Visitors to the Yale Peabody Museum of Natural History’s latest exhibition will have the opportunity to explore how climate change in New England might affect them personally.

“Seasons of Change: Global Warming in Your Backyard” — which opened at the Peabody Museum on Dec. 15 and runs through Feb. 24is an interactive traveling exhibition that illustrates how climate change is impacting the landscape of New England over the change of the seasons. Although New England climate change is the focus, global climate change is addressed as well.

This family-friendly exhibition uses computer games, videos, and hands-on specimens to illustrate the science of global warming and climate change. As visitors control a global climate change simulation and compare coastal flooding today with projections for the year 2100, they will have guidance formulating answers to the question: What will you miss most about your current climate?

New England is already experiencing changes that are consistent with global warming: rising temperatures and sea levels, decreasing snow cover, and earlier springs, scientists say.

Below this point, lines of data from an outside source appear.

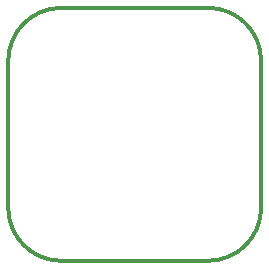
<source format=gbr>
%TF.GenerationSoftware,KiCad,Pcbnew,(6.0.8)*%
%TF.CreationDate,2022-11-08T14:14:13+01:00*%
%TF.ProjectId,Kockica,4b6f636b-6963-4612-9e6b-696361645f70,rev?*%
%TF.SameCoordinates,Original*%
%TF.FileFunction,Legend,Top*%
%TF.FilePolarity,Positive*%
%FSLAX46Y46*%
G04 Gerber Fmt 4.6, Leading zero omitted, Abs format (unit mm)*
G04 Created by KiCad (PCBNEW (6.0.8)) date 2022-11-08 14:14:13*
%MOMM*%
%LPD*%
G01*
G04 APERTURE LIST*
%ADD10C,0.300000*%
G04 APERTURE END LIST*
D10*
X62400000Y-66918019D02*
X49981981Y-66918019D01*
X49981981Y-45499981D02*
G75*
G03*
X45481981Y-50000000I19J-4500019D01*
G01*
X45481981Y-62418019D02*
G75*
G03*
X49981981Y-66918019I4500019J19D01*
G01*
X62400000Y-66918020D02*
G75*
G03*
X66900000Y-62418019I0J4500000D01*
G01*
X66900000Y-50000000D02*
X66900000Y-62418019D01*
X49981981Y-45500000D02*
X62400000Y-45500000D01*
X45481981Y-62418019D02*
X45481981Y-50000000D01*
X66900000Y-50000000D02*
G75*
G03*
X62400000Y-45500000I-4500000J0D01*
G01*
%LPC*%
M02*

</source>
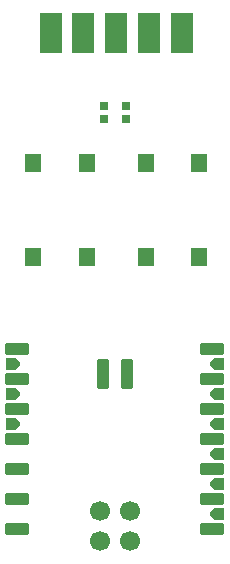
<source format=gbr>
G04 #@! TF.GenerationSoftware,KiCad,Pcbnew,9.0.2*
G04 #@! TF.CreationDate,2025-08-14T17:01:52+02:00*
G04 #@! TF.ProjectId,blue2joy,626c7565-326a-46f7-992e-6b696361645f,rev?*
G04 #@! TF.SameCoordinates,Original*
G04 #@! TF.FileFunction,Paste,Top*
G04 #@! TF.FilePolarity,Positive*
%FSLAX46Y46*%
G04 Gerber Fmt 4.6, Leading zero omitted, Abs format (unit mm)*
G04 Created by KiCad (PCBNEW 9.0.2) date 2025-08-14 17:01:52*
%MOMM*%
%LPD*%
G01*
G04 APERTURE LIST*
G04 Aperture macros list*
%AMRoundRect*
0 Rectangle with rounded corners*
0 $1 Rounding radius*
0 $2 $3 $4 $5 $6 $7 $8 $9 X,Y pos of 4 corners*
0 Add a 4 corners polygon primitive as box body*
4,1,4,$2,$3,$4,$5,$6,$7,$8,$9,$2,$3,0*
0 Add four circle primitives for the rounded corners*
1,1,$1+$1,$2,$3*
1,1,$1+$1,$4,$5*
1,1,$1+$1,$6,$7*
1,1,$1+$1,$8,$9*
0 Add four rect primitives between the rounded corners*
20,1,$1+$1,$2,$3,$4,$5,0*
20,1,$1+$1,$4,$5,$6,$7,0*
20,1,$1+$1,$6,$7,$8,$9,0*
20,1,$1+$1,$8,$9,$2,$3,0*%
%AMFreePoly0*
4,1,15,-0.616000,0.142500,-0.283500,0.475000,0.521000,0.475000,0.557355,0.467769,0.588175,0.447175,0.608769,0.416355,0.616000,0.380000,0.616000,-0.380000,0.608769,-0.416355,0.588175,-0.447175,0.557355,-0.467769,0.521000,-0.475000,-0.283500,-0.475000,-0.616000,-0.142500,-0.616000,0.142500,-0.616000,0.142500,$1*%
G04 Aperture macros list end*
%ADD10R,1.846667X3.480000*%
%ADD11R,1.400000X1.600000*%
%ADD12R,0.700000X0.700000*%
%ADD13RoundRect,0.095000X-0.921000X-0.380000X0.921000X-0.380000X0.921000X0.380000X-0.921000X0.380000X0*%
%ADD14RoundRect,0.095000X0.921000X0.380000X-0.921000X0.380000X-0.921000X-0.380000X0.921000X-0.380000X0*%
%ADD15FreePoly0,0.000000*%
%ADD16FreePoly0,180.000000*%
%ADD17C,1.700000*%
%ADD18RoundRect,0.110000X0.440000X-1.140000X0.440000X1.140000X-0.440000X1.140000X-0.440000X-1.140000X0*%
G04 APERTURE END LIST*
D10*
X-5540000Y254000D03*
X-2770000Y254000D03*
X0Y254000D03*
X2770000Y254000D03*
X5540000Y254000D03*
D11*
X-7000000Y-18696000D03*
X-7000000Y-10696000D03*
X-2500000Y-18696000D03*
X-2500000Y-10696000D03*
D12*
X-1016000Y-5885000D03*
X-1016000Y-6985000D03*
X814000Y-6985000D03*
X814000Y-5885000D03*
D11*
X2500000Y-18696000D03*
X2500000Y-10696000D03*
X7000000Y-18696000D03*
X7000000Y-10696000D03*
D13*
X8161500Y-41727823D03*
X8161500Y-39187823D03*
X8161500Y-36647823D03*
X8161500Y-34107823D03*
X8161500Y-31567823D03*
X8161500Y-29027823D03*
X8161500Y-26487823D03*
D14*
X-8348500Y-26487823D03*
X-8348500Y-29027823D03*
X-8348500Y-31567823D03*
X-8348500Y-34107823D03*
X-8348500Y-36647823D03*
X-8348500Y-39187823D03*
X-8348500Y-41727823D03*
D15*
X8561500Y-40457823D03*
X8561500Y-37917823D03*
X8561500Y-35377823D03*
X8561500Y-32837823D03*
X8561500Y-30297823D03*
X8561500Y-27757823D03*
D16*
X-8748500Y-27757823D03*
X-8748500Y-30297823D03*
X-8748500Y-32837823D03*
D17*
X1176500Y-42680323D03*
X-1363500Y-42680323D03*
X1176500Y-40140323D03*
X-1363500Y-40140323D03*
D18*
X900488Y-28590000D03*
X-1099512Y-28590000D03*
M02*

</source>
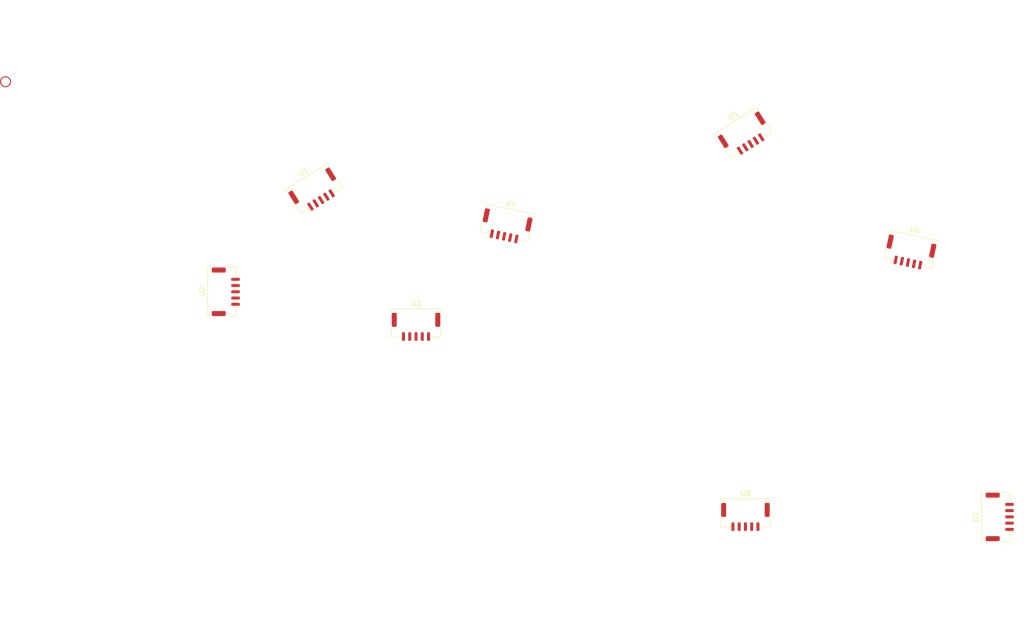
<source format=kicad_pcb>
(kicad_pcb (version 20221018) (generator pcbnew)

  (general
    (thickness 1.6)
  )

  (paper "A4")
  (layers
    (0 "F.Cu" signal)
    (31 "B.Cu" signal)
    (32 "B.Adhes" user "B.Adhesive")
    (33 "F.Adhes" user "F.Adhesive")
    (34 "B.Paste" user)
    (35 "F.Paste" user)
    (36 "B.SilkS" user "B.Silkscreen")
    (37 "F.SilkS" user "F.Silkscreen")
    (38 "B.Mask" user)
    (39 "F.Mask" user)
    (40 "Dwgs.User" user "User.Drawings")
    (41 "Cmts.User" user "User.Comments")
    (42 "Eco1.User" user "User.Eco1")
    (43 "Eco2.User" user "User.Eco2")
    (44 "Edge.Cuts" user)
    (45 "Margin" user)
    (46 "B.CrtYd" user "B.Courtyard")
    (47 "F.CrtYd" user "F.Courtyard")
    (48 "B.Fab" user)
    (49 "F.Fab" user)
    (50 "User.1" user)
    (51 "User.2" user)
    (52 "User.3" user)
    (53 "User.4" user)
    (54 "User.5" user)
    (55 "User.6" user)
    (56 "User.7" user)
    (57 "User.8" user)
    (58 "User.9" user)
  )

  (setup
    (pad_to_mask_clearance 0)
    (pcbplotparams
      (layerselection 0x00010fc_ffffffff)
      (plot_on_all_layers_selection 0x0000000_00000000)
      (disableapertmacros false)
      (usegerberextensions false)
      (usegerberattributes true)
      (usegerberadvancedattributes true)
      (creategerberjobfile true)
      (dashed_line_dash_ratio 12.000000)
      (dashed_line_gap_ratio 3.000000)
      (svgprecision 4)
      (plotframeref false)
      (viasonmask false)
      (mode 1)
      (useauxorigin false)
      (hpglpennumber 1)
      (hpglpenspeed 20)
      (hpglpendiameter 15.000000)
      (dxfpolygonmode true)
      (dxfimperialunits true)
      (dxfusepcbnewfont true)
      (psnegative false)
      (psa4output false)
      (plotreference true)
      (plotvalue true)
      (plotinvisibletext false)
      (sketchpadsonfab false)
      (subtractmaskfromsilk false)
      (outputformat 1)
      (mirror false)
      (drillshape 1)
      (scaleselection 1)
      (outputdirectory "")
    )
  )

  (net 0 "")

  (footprint "Connector_Molex:Molex_CLIK-Mate_502382-0570_1x05-1MP_P1.25mm_Vertical" (layer "F.Cu") (at 177.8 50.8 32))

  (footprint "Connector_Molex:Molex_CLIK-Mate_502382-0570_1x05-1MP_P1.25mm_Vertical" (layer "F.Cu") (at 74 82 90))

  (footprint "Connector_Molex:Molex_CLIK-Mate_502382-0570_1x05-1MP_P1.25mm_Vertical" (layer "F.Cu") (at 228.6 127 90))

  (footprint "Connector_Molex:Molex_CLIK-Mate_502382-0570_1x05-1MP_P1.25mm_Vertical" (layer "F.Cu") (at 177.8 127))

  (footprint "Connector_Molex:Molex_CLIK-Mate_502382-0570_1x05-1MP_P1.25mm_Vertical" (layer "F.Cu") (at 112 89))

  (footprint "Connector_Molex:Molex_CLIK-Mate_502382-0570_1x05-1MP_P1.25mm_Vertical" (layer "F.Cu") (at 210.6676 74.2442 -12))

  (footprint "Connector_Molex:Molex_CLIK-Mate_502382-0570_1x05-1MP_P1.25mm_Vertical" (layer "F.Cu") (at 130 69 -12))

  (footprint "Connector_Molex:Molex_CLIK-Mate_502382-0570_1x05-1MP_P1.25mm_Vertical" (layer "F.Cu") (at 92 62 32))

  (gr_circle (center 30 40) (end 31 40)
    (stroke (width 0.2) (type default)) (fill none) (layer "F.Cu") (tstamp 22d39628-dbc4-4d05-adb8-6f7da0db1dd7))
  (gr_circle (center 64.4144 28.1686) (end 67.4144 28.1686)
    (stroke (width 3) (type default)) (fill none) (layer "B.Adhes") (tstamp 1b7c0cde-43f3-4922-a98a-582456ebdb0b))
  (gr_circle (center 54 55) (end 56 55)
    (stroke (width 1) (type default)) (fill none) (layer "Dwgs.User") (tstamp a0d5d131-c4e3-4e4e-96b3-324317621c23))

)

</source>
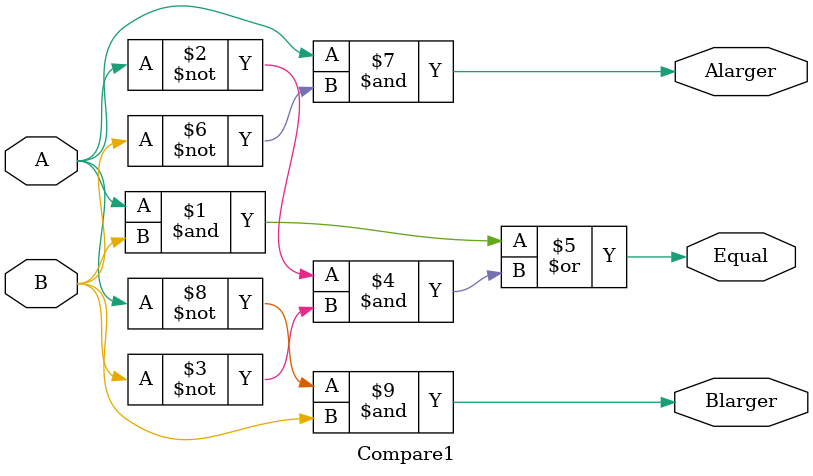
<source format=v>
module Compare1 (A, B, Equal, Alarger, Blarger);
input A, B;
output Equal, Alarger, Blarger;
 assign Equal = (A & B) | (~A & ~B);
 assign Alarger = (A & ~B);
 assign Blarger = (~A & B);
endmodule
</source>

With these changes, those who live in the region can also expect an increase in extreme weather, including additional summer days above 100°F, more damaging nor'easters, and more seasonal droughts. Scientists also predict a 10% increase in precipitation in the next 50 years, including fewer — but more intense — rain events and more winter rainstorms. Coastal regions will be at greater risk of flooding and erosion.

Changes in climate are also affecting local flora and fauna in the form of altered habitat, breeding and migration patterns, and the availability of food, scientists say. Invasive insects are eating through forest habitats, for example, and migratory bird ranges are shifting in response to warmer weather and changing forest composition. Rising temperatures in the North Atlantic are also putting marine species, such as shellfish, at increasing risk, and these foods and others are expected to become scarcer. While some species may adapt to changes in climate, others may have nowhere to go, scientists maintain.

“Seasons of Change” was made possible by a grant from the National Science Foundation and support from the Environmental Defense Fund. The presenting sponsor is Energize CT.

The exhibition is a project of Brown University's Center for Environmental Studies and Clean Air-Cool Planet's New England Science Center Collaborative.